-------- THE DATA --------

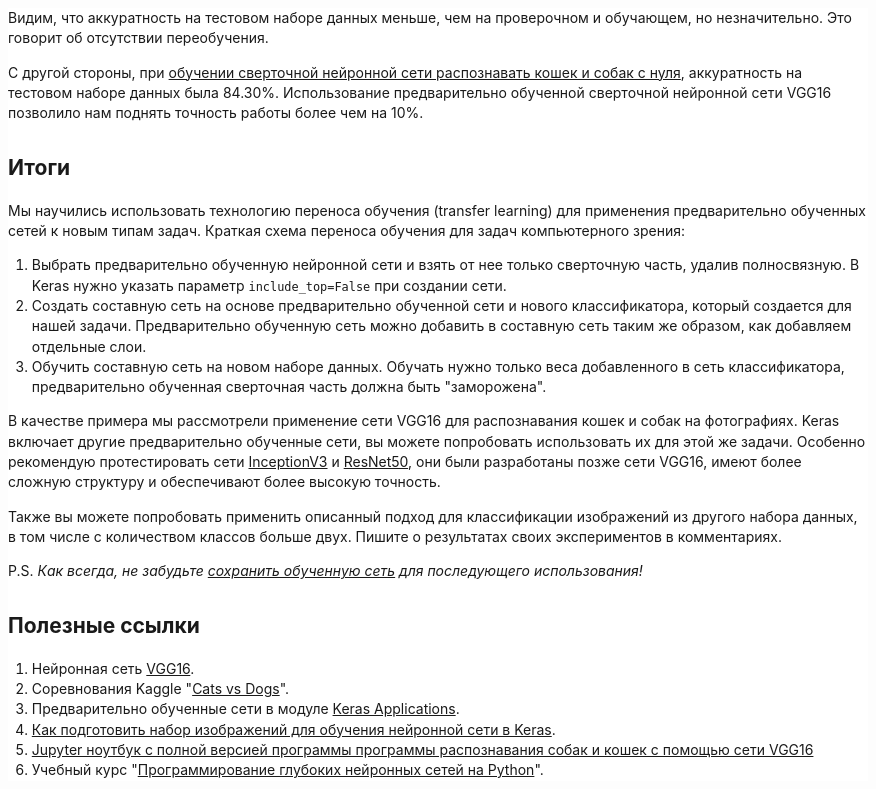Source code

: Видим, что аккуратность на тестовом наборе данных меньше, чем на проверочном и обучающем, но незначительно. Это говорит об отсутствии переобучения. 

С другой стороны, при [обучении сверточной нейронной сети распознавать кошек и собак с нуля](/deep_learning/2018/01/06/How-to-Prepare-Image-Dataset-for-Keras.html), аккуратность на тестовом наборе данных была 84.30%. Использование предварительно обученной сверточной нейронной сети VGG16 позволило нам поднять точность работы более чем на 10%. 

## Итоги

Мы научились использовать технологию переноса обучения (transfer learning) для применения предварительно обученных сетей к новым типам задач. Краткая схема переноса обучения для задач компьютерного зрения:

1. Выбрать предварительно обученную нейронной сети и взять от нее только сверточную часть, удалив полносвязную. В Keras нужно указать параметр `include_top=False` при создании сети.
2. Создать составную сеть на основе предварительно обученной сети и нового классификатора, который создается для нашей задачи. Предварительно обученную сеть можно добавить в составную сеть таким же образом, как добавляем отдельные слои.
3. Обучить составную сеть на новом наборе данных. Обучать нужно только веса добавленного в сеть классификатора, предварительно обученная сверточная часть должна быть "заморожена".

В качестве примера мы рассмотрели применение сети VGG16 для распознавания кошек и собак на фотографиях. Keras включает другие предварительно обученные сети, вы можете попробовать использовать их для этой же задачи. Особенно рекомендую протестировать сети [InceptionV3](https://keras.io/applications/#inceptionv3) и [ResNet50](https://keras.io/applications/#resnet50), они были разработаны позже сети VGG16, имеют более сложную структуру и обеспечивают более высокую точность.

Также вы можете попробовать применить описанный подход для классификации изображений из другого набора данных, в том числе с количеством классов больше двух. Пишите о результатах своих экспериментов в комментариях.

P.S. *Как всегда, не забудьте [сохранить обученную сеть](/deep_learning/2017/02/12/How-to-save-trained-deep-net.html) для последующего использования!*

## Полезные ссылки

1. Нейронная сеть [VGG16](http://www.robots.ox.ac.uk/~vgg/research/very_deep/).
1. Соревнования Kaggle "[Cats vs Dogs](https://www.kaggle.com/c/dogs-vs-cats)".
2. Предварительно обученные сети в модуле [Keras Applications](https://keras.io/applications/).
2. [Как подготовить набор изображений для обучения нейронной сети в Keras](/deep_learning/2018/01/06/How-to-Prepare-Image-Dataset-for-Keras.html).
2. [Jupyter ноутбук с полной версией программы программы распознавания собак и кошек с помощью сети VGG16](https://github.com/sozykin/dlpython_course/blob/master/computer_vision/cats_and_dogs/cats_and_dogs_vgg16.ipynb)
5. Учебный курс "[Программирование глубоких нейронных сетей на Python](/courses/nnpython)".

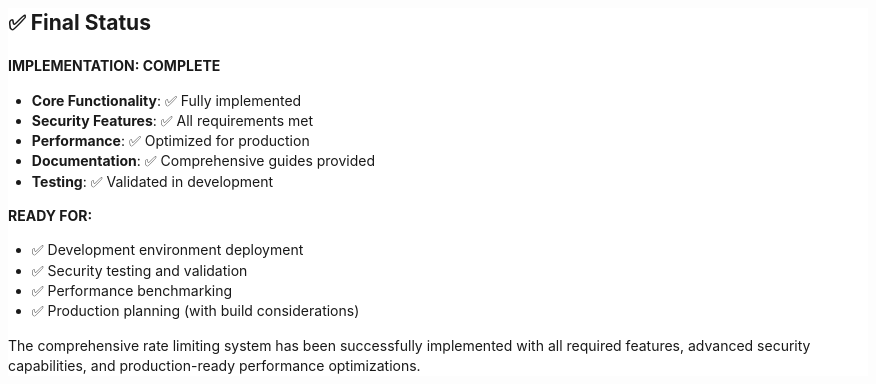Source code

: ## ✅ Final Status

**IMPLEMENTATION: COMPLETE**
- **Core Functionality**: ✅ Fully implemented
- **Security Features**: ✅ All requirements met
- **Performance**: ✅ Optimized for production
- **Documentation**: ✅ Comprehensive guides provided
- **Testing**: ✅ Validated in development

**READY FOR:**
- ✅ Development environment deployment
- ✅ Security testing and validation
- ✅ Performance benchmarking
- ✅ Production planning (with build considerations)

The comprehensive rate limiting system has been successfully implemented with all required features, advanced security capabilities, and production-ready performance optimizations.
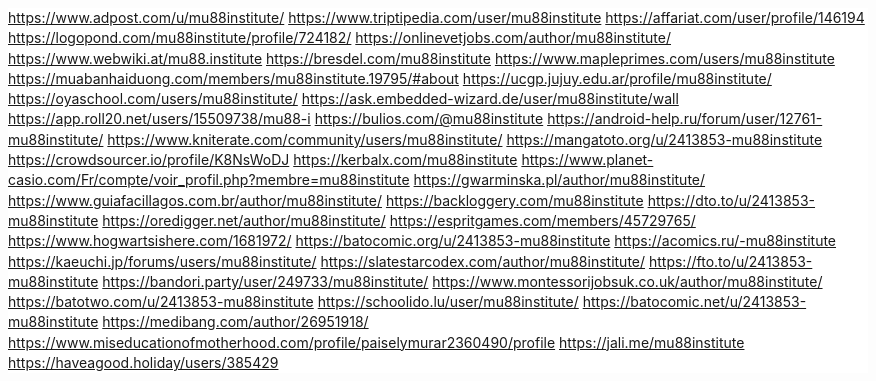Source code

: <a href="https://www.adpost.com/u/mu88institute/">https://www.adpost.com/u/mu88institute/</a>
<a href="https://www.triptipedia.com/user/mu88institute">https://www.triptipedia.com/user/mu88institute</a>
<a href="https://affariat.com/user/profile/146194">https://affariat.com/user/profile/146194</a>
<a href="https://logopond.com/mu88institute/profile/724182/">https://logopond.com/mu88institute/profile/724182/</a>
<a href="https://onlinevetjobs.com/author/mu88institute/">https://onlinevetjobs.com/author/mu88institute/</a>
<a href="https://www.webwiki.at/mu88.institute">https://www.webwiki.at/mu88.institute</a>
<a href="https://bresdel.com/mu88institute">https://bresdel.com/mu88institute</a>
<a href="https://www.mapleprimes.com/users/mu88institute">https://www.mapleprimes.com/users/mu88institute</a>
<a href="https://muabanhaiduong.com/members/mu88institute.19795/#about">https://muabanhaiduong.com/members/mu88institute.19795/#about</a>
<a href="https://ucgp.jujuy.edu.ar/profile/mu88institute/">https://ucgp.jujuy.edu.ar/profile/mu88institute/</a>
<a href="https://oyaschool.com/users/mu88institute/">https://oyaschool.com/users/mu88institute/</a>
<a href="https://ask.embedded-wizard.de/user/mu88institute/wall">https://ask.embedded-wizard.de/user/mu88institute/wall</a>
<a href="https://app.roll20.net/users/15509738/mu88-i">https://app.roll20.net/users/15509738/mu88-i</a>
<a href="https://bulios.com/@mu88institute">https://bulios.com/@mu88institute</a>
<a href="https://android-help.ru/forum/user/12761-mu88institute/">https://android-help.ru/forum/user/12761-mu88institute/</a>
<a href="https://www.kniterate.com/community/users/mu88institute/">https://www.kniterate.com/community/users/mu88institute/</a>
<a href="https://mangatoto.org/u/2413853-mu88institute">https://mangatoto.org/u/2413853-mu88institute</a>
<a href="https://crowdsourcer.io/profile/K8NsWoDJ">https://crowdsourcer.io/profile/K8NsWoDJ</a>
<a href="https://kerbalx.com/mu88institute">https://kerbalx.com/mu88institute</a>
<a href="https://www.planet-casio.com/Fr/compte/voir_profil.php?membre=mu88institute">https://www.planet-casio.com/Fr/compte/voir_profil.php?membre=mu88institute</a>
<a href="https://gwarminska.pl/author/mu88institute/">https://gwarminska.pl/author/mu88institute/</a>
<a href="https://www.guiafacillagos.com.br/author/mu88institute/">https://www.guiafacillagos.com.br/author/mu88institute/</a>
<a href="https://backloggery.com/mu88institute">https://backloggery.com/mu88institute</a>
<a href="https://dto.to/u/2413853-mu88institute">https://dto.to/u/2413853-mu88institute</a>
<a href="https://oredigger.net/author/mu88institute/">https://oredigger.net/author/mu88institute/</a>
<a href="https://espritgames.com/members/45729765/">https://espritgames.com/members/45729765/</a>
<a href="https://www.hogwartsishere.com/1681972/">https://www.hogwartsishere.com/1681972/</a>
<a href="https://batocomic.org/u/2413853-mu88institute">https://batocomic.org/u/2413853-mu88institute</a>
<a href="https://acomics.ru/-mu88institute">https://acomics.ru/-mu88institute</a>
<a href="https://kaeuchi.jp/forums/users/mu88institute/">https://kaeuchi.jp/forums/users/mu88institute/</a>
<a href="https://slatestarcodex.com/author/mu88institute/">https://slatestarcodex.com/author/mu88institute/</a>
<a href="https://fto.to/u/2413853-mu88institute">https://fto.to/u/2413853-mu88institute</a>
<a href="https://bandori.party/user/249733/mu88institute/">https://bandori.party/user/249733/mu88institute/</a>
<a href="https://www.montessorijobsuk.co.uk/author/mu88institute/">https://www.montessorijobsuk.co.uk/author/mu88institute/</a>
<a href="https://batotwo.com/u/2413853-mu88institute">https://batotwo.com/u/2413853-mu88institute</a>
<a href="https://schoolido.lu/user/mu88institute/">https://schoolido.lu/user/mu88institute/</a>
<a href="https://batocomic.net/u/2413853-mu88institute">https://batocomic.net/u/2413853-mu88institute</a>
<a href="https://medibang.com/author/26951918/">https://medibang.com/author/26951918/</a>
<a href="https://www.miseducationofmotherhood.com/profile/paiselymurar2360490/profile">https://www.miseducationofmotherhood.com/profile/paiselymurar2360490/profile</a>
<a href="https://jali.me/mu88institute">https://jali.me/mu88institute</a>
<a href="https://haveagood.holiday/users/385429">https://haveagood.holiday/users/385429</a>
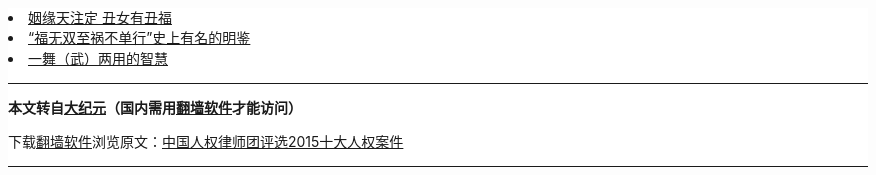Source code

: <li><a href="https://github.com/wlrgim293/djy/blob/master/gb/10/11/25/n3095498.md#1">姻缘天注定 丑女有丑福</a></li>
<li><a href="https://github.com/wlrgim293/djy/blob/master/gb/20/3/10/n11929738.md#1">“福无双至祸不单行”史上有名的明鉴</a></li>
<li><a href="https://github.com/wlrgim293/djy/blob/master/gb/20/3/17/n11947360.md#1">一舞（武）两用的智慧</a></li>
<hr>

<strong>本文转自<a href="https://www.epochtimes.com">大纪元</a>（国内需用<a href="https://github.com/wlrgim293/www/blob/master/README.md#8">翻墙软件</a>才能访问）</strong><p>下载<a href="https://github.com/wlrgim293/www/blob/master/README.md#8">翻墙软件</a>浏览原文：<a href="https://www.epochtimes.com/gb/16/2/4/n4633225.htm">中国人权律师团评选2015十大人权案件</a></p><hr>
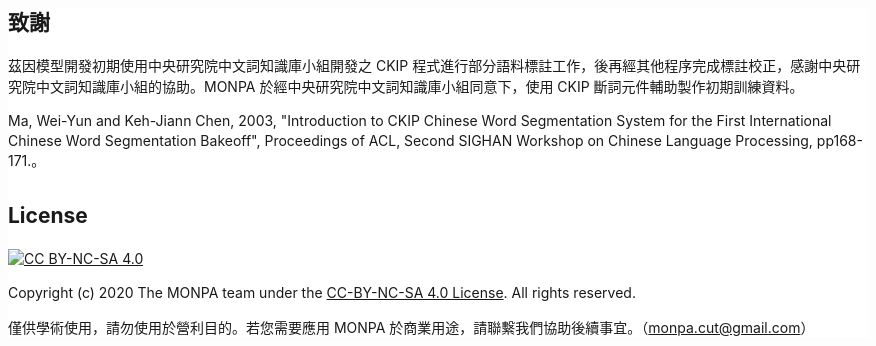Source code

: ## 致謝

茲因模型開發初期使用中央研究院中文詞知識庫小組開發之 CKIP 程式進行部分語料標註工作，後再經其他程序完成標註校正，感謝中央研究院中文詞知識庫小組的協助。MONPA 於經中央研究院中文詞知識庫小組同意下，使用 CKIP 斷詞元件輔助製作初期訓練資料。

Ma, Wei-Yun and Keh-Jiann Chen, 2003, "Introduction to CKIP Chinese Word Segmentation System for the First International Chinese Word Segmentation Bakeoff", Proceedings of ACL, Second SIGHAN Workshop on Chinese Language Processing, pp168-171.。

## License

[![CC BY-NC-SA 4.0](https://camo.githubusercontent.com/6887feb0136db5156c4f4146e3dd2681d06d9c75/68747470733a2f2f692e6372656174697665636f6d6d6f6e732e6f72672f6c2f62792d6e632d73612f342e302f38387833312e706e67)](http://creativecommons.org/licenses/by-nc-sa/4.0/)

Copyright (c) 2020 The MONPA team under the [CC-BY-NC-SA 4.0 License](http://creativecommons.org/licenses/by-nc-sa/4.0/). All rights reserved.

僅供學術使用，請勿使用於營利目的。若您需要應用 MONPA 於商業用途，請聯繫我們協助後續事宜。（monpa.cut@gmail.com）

--------

■ WORK ITEM: The required output is a verbatim repetition of the lines from the opening of the entries above through the line containing "Также вы можете", inclusive, with no pictures and nothing else.

■ ANSWER BOX:
Source code

: Видим, что аккуратность на тестовом наборе данных меньше, чем на проверочном и обучающем, но незначительно. Это говорит об отсутствии переобучения. 

С другой стороны, при [обучении сверточной нейронной сети распознавать кошек и собак с нуля](/deep_learning/2018/01/06/How-to-Prepare-Image-Dataset-for-Keras.html), аккуратность на тестовом наборе данных была 84.30%. Использование предварительно обученной сверточной нейронной сети VGG16 позволило нам поднять точность работы более чем на 10%. 

## Итоги

Мы научились использовать технологию переноса обучения (transfer learning) для применения предварительно обученных сетей к новым типам задач. Краткая схема переноса обучения для задач компьютерного зрения:

1. Выбрать предварительно обученную нейронной сети и взять от нее только сверточную часть, удалив полносвязную. В Keras нужно указать параметр `include_top=False` при создании сети.
2. Создать составную сеть на основе предварительно обученной сети и нового классификатора, который создается для нашей задачи. Предварительно обученную сеть можно добавить в составную сеть таким же образом, как добавляем отдельные слои.
3. Обучить составную сеть на новом наборе данных. Обучать нужно только веса добавленного в сеть классификатора, предварительно обученная сверточная часть должна быть "заморожена".

В качестве примера мы рассмотрели применение сети VGG16 для распознавания кошек и собак на фотографиях. Keras включает другие предварительно обученные сети, вы можете попробовать использовать их для этой же задачи. Особенно рекомендую протестировать сети [InceptionV3](https://keras.io/applications/#inceptionv3) и [ResNet50](https://keras.io/applications/#resnet50), они были разработаны позже сети VGG16, имеют более сложную структуру и обеспечивают более высокую точность.

Также вы можете попробовать применить описанный подход для классификации изображений из другого набора данных, в том числе с количеством классов больше двух. Пишите о результатах своих экспериментов в комментариях.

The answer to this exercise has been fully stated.